Le nouvel arrangement permet le dépôt d’offres rivales. Toutefois, l’enthousiasme n’est plus au rendez-vous chez certains des prétendants qui avaient les yeux sur le voyagiste. Mardi, Groupe Mach, qui avait voulu mettre la main sur la compagnie l’an dernier, a indiqué ne pas vouloir sauter dans l’arène, alors que l’homme d’affaires Dominik Pigeon, à la tête de la firme FNC Capital, dont l’intérêt avait aussi été évoqué, dit être passé à autre chose.
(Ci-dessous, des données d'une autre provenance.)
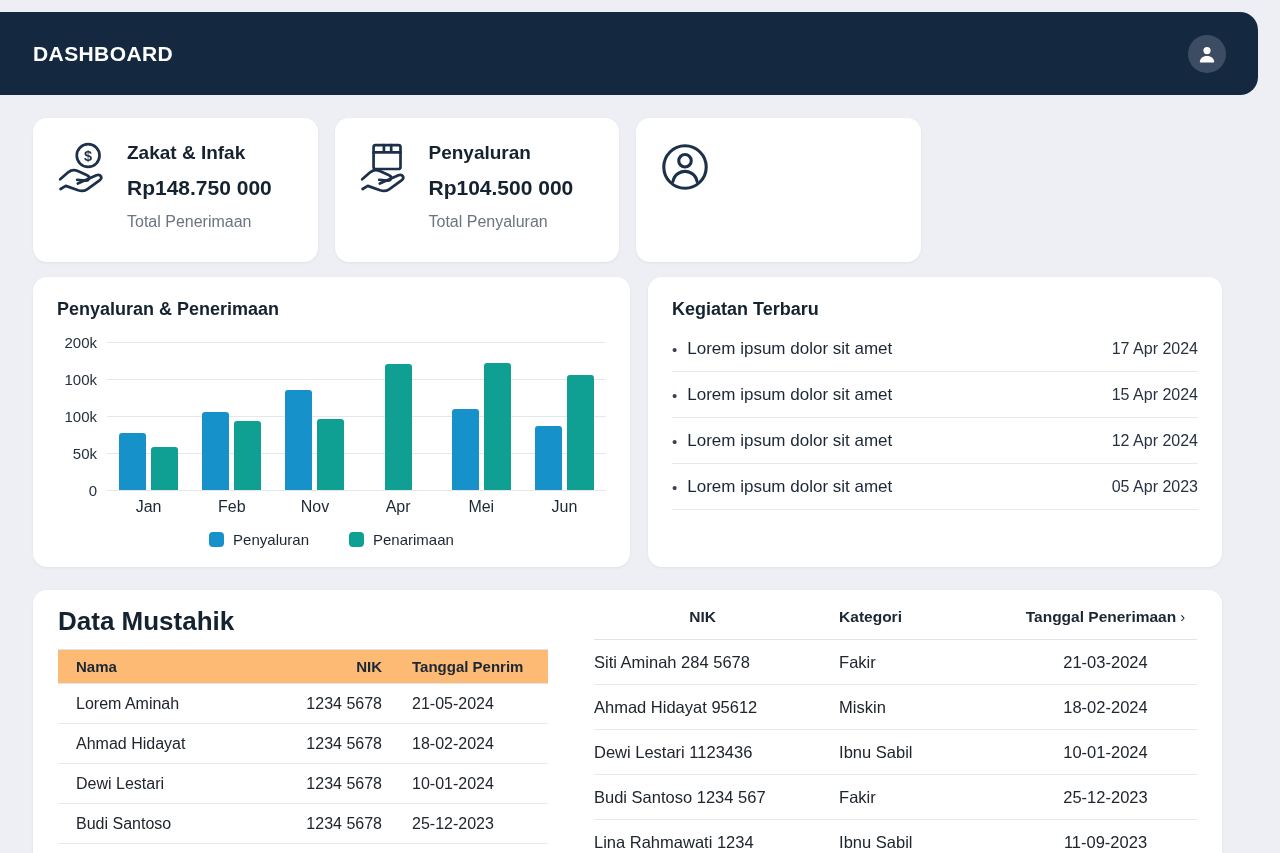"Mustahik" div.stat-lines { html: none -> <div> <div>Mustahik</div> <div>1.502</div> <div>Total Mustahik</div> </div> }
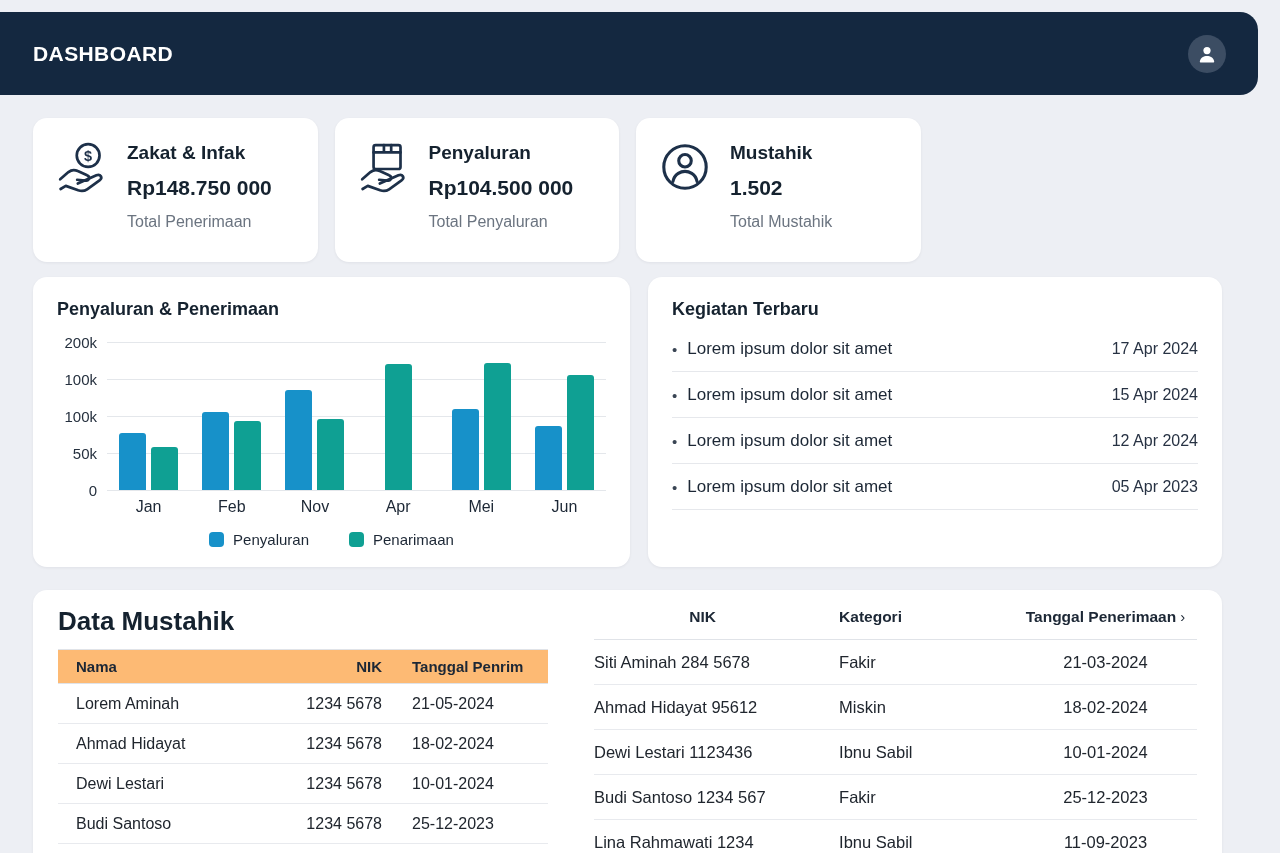"Nama" .lt-header { background: #fdba74 -> #7dd3fc }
En août 2019, avant que les actionnaires de Transat A.T. disent oui à Air Canada, M. Péladeau, qui détient 600 000 actions du voyagiste selon les dernières informations disponibles, avait fait miroiter une proposition si le regroupement échouait à la suite du rejet par les porteurs de titres ou faute des approbations réglementaires requises.

Licenciements à venir

En plus d’une importante révision du prix de la transaction, le nouvel arrangement entre Transat A.T. et Air Canada contient une clause obligeant le voyagiste à rationaliser son effectif avant de passer sous l’aile du plus important transporteur aérien au pays.

Selon un document déposé auprès des autorités réglementaires et uniquement disponible en anglais pour le moment, cette restructuration, qui ira de l’avant advenant l’obtention de toutes les approbations nécessaires, doit refléter l’impact de la pandémie de COVID-19. La crise sanitaire secoue toujours le secteur de l’aviation commerciale, qui mettra plusieurs années à se relever.

En l’absence d’une aide gouvernementale et du maintien des restrictions actuelles à l’endroit des voyages internationaux, Transat A.T. avait déjà signalé, en septembre dernier, qu’il pourrait éventuellement y avoir jusqu’à 2000 licenciements — ce qui pourrait réduire de 40 % la taille de l’effectif.

«Il y aura des licenciements qu’il y ait une transaction ou non, a expliqué son porte-parole, Christophe Hennebelle, jeudi, au cours d’un entretien téléphonique, en faisant référence aux informations déjà rendues publiques. Du moment où nous aurons une certitude que la transaction aura lieu, le plan sera engagé.»

Air Canada n’avait pas commenté, jeudi après-midi, cette clause du nouvel arrangement.

Sans s’avancer sur le nombre d’employés qui seront licenciés, M. Hennebelle a ajouté que le voyagiste espérait qu’il y en ait le «moins possible». Une centaine de salariés ont déjà perdu leur gagne-pain depuis septembre. Une aide financière pourrait atténuer les licenciements, mais le couperet devrait néanmoins tomber étant donné que les signes de reprise ne sont pas au rendez-vous, a ajouté M. Hennebelle, en faisant référence entre autres à la fermeture des frontières internationales.